Task:
Look through the data below, and copy each line that carries the word "nextInst".
-- Dataset excerpts follows --
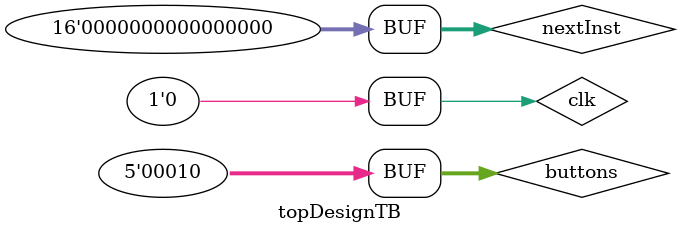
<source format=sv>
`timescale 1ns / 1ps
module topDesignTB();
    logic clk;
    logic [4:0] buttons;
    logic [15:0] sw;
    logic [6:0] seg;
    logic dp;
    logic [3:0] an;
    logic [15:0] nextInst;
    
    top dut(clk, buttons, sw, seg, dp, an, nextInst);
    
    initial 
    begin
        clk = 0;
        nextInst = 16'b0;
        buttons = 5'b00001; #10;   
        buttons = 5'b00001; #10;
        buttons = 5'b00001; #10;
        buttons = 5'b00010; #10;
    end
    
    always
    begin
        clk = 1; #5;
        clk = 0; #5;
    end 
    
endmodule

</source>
-- Dataset excerpts concluded --
-- Dataset excerpts follows --
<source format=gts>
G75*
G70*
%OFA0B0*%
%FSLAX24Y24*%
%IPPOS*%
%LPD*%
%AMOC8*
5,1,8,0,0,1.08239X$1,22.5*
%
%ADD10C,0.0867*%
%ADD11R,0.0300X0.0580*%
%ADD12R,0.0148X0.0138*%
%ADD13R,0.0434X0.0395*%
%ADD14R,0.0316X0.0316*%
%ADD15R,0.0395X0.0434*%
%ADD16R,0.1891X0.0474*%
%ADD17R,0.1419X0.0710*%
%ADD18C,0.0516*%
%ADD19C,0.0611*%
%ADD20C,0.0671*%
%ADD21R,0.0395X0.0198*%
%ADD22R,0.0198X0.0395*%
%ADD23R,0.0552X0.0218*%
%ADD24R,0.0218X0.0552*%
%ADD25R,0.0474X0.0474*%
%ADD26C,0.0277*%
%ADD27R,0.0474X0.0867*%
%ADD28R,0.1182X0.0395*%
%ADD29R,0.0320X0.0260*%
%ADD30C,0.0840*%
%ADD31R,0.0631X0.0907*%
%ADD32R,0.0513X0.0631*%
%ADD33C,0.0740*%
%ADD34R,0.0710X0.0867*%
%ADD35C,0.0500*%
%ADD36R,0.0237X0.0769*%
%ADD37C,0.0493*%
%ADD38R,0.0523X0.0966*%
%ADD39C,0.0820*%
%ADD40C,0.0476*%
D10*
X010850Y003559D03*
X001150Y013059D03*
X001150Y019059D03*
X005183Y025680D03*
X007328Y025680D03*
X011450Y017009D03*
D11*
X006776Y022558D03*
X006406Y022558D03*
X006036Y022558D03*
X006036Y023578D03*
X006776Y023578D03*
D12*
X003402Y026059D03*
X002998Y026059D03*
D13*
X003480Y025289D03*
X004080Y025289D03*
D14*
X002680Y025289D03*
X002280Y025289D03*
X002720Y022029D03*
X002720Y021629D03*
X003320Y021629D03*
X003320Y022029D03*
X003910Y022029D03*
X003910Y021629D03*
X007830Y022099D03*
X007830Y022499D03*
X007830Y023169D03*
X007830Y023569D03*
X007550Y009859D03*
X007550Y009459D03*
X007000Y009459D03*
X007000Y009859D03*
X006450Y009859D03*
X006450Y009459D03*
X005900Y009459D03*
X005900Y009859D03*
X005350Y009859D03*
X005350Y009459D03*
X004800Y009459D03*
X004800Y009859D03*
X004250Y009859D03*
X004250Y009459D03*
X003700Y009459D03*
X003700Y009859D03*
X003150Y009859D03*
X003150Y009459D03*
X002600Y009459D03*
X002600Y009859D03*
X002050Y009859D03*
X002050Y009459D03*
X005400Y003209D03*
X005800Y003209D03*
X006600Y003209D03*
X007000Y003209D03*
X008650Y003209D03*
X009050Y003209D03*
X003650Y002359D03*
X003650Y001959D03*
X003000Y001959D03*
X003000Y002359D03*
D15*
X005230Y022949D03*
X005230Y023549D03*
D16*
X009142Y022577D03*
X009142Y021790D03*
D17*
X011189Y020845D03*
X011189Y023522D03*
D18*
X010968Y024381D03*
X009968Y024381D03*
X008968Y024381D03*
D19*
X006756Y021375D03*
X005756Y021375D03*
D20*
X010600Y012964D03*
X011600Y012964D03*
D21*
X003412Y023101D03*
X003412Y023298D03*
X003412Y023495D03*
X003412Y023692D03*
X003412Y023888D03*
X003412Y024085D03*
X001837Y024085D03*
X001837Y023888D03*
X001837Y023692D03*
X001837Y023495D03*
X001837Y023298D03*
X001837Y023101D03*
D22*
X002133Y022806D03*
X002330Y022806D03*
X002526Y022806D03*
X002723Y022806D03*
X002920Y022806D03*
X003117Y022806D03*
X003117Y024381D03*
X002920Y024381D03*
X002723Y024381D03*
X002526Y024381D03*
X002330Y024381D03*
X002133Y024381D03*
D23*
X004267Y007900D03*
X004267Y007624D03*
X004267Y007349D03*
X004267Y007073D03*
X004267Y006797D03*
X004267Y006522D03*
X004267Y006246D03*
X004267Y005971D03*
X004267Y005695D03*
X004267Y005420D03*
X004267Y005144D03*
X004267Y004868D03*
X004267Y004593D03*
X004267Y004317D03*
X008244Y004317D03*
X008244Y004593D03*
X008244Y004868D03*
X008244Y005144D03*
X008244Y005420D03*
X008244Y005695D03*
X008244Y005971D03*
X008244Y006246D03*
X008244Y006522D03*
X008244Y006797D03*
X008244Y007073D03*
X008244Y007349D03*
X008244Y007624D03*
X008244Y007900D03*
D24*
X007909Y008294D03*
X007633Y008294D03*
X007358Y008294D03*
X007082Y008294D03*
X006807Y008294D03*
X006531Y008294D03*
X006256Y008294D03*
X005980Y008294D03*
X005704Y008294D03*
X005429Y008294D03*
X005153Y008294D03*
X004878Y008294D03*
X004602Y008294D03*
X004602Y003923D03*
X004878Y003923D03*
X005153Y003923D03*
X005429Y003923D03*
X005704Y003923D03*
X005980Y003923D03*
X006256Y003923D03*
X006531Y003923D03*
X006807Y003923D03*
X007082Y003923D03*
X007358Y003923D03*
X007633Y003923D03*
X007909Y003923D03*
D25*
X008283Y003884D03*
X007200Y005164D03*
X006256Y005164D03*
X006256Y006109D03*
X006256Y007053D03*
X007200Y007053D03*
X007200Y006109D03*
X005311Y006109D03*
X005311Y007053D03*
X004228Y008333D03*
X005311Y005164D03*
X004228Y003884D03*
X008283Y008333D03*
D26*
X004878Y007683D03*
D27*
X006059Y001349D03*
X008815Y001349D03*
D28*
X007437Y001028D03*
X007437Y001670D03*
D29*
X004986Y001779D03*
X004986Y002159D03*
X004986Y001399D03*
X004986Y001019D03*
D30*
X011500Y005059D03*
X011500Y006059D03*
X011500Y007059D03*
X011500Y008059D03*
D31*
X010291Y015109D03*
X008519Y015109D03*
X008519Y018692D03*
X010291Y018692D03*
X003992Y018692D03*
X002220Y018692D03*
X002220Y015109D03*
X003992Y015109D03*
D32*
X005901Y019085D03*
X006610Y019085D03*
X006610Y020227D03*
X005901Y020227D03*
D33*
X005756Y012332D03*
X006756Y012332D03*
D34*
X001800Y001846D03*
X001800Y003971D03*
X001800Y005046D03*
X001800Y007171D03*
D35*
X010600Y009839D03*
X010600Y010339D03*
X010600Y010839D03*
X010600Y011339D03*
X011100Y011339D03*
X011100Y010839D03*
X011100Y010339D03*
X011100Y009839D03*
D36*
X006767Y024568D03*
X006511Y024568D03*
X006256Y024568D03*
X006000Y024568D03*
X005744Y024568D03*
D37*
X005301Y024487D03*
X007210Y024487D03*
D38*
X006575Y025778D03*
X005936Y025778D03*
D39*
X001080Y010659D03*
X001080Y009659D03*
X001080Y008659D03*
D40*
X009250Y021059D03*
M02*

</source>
-- Dataset excerpts concluded --
-- Dataset excerpts follows --
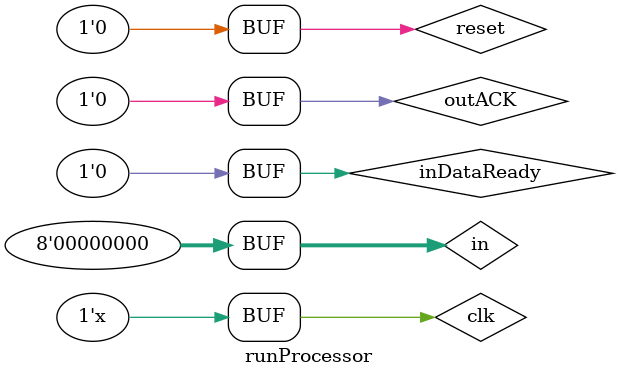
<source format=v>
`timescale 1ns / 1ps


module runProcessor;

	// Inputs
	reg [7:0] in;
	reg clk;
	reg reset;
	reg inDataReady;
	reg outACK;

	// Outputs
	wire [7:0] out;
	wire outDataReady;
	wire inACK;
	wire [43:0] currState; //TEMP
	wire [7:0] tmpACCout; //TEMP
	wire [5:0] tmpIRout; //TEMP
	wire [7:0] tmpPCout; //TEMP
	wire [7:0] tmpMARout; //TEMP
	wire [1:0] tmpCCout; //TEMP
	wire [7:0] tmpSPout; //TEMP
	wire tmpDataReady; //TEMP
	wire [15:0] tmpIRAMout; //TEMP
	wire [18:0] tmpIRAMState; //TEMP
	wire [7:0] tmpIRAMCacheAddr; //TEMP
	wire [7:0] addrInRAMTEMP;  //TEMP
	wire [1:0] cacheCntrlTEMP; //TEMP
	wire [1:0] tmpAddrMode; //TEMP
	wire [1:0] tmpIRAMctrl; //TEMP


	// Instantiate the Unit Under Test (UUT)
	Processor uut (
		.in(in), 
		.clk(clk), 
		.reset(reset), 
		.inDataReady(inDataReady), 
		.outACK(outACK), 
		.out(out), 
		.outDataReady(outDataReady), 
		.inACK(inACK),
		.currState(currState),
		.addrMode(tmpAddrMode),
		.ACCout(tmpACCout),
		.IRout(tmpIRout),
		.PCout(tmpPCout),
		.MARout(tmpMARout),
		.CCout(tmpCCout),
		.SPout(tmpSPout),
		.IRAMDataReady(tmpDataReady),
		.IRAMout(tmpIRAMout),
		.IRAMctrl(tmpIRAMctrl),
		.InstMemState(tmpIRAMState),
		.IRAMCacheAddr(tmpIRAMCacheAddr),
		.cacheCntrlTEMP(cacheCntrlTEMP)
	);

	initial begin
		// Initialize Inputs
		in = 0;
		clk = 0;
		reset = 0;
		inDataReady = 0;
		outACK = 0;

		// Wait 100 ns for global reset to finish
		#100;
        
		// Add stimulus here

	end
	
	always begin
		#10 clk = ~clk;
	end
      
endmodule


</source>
-- Dataset excerpts concluded --
Reply:
    logic [15:0] nextInst;
    top dut(clk, buttons, sw, seg, dp, an, nextInst);
        nextInst = 16'b0;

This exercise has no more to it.